The best fun I've ever had growing veg was when I managed to grow a 19 stone pumpkin in 2009. Ive just finished reading a very enjoyable book called 'The Biggest Beetroot in the World' by Michael Leapman (ISBN 978-1-84513-319-1) about the world of the giant veg growers. Apparently there is a rift between the NVS guys and the giant growers which I sincerely hope isn't true as I always like to see the big veg at Malvern. They always put a smile on people's faces.

One of the best growers of giant veg is Peter Glazebrook who is getting ever closer to the world onion record. I've organised a trip to his garden for my local hort.soc. in July and am immensely looking forward to seeing the drainpipes against his house where he grows his long roots, watering them from an upstairs window! And guess what? Peter is a follower of this blog as I found out when he approached me at North Derby DA recently and introduced himself although I already knew who he was....everyone does!

Despite another long bank holiday weekend today will be the first day I've been able to get on the plot as I've spent a couple of days walking amongst another Land of the Giants, Snowdonia in Wales. I dragged 4 pals up and over Crib Goch on Friday.
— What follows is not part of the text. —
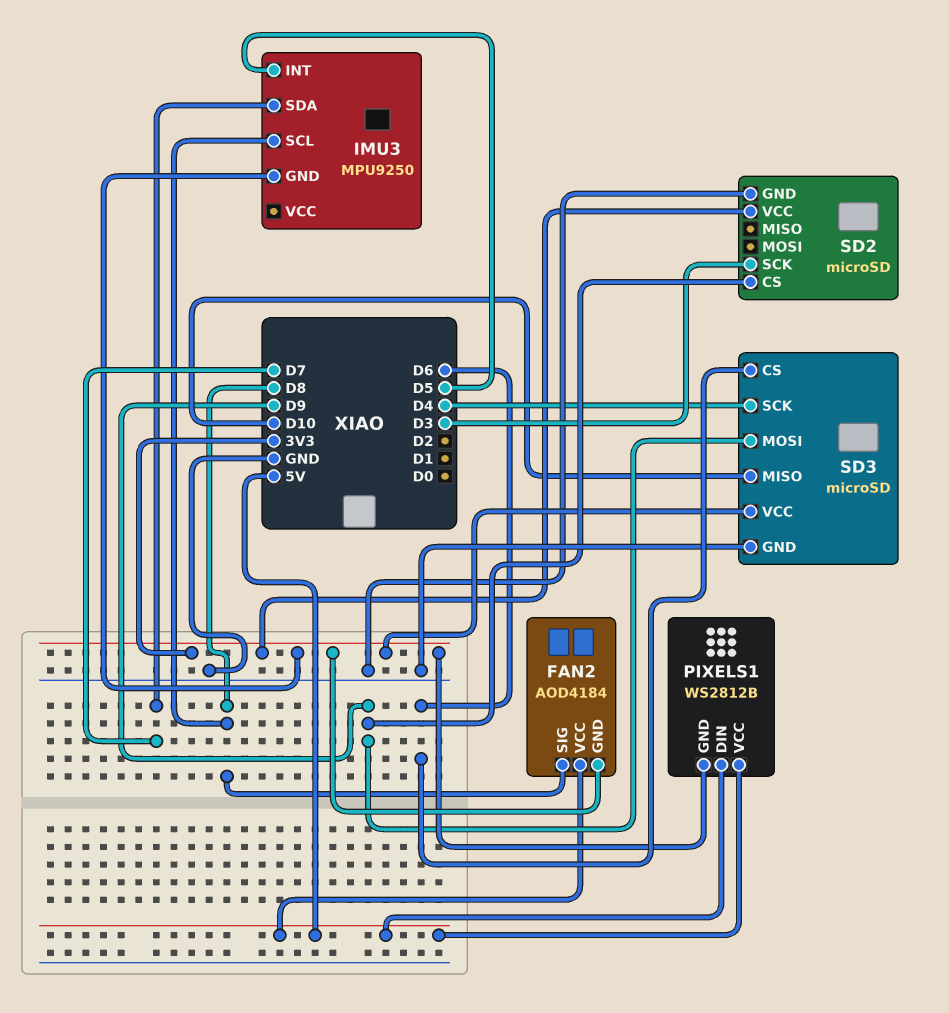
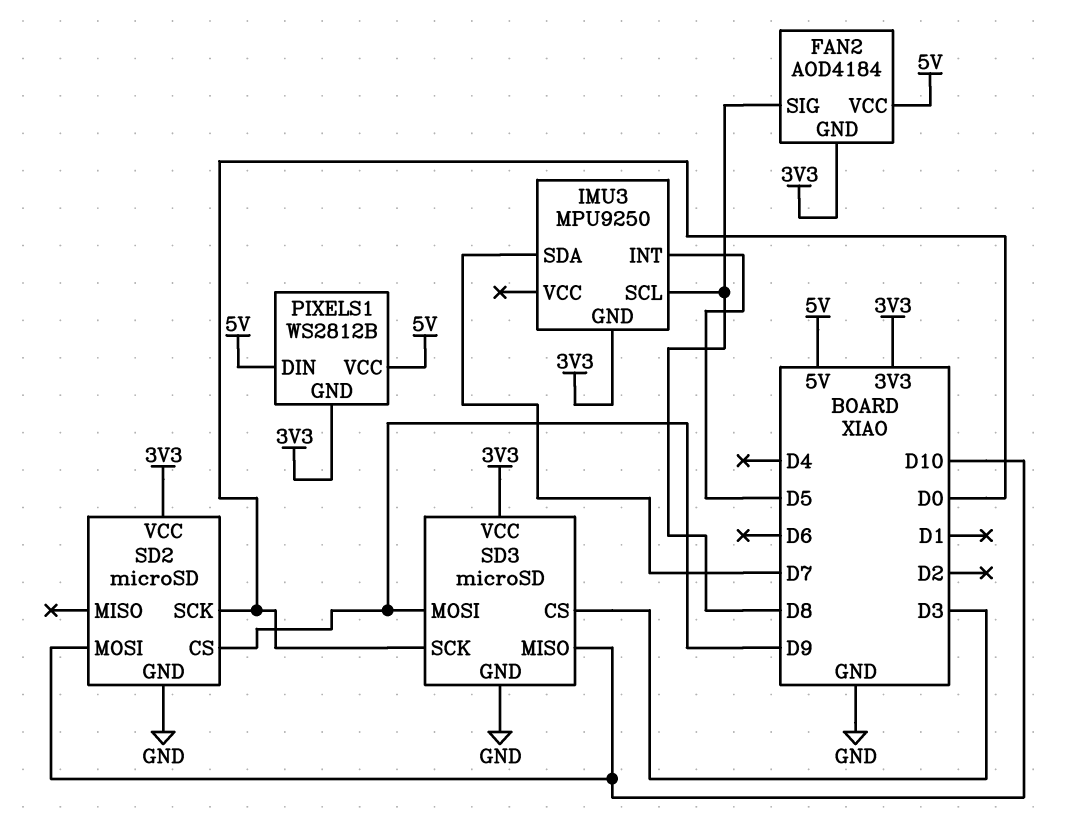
SD2 pin MOSI: none -> D10
SD2 pin SCK: D3 -> D0
SD3 pin CS: D6 -> D3
SD3 pin SCK: D4 -> D0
It was a glorious day although one friend in particular took some persuading to make the climb rather than doing the much easier tourist tracks.Note the union jack sticking out of my rucksack....my tribute to the Royal Wedding that was going off as we climbed!!



The two dots at the end of the ridge are myself and the friend in question who I was having to nursemaid across. The views were amazing....the drops potentially fatal. Perhaps I should have told him about it before we set off!


On Saturday three us did Tryfan whch is basically a 3000' rock scramble. It looks steep (see the tiny cars below) but you never really feel in any danger and there were literally hundreds doing it.


I even managed to inch out onto 'The Cannon' for a photo opportunity.



And finally what a momentous day this is!! Osama Bin Laden is finally dead. Excellent news. Now all we have to do is get rid of Gaddafi, Robert Mugabe, Mahmoud Ahmadinejad, Kim Jong-il and George Michael!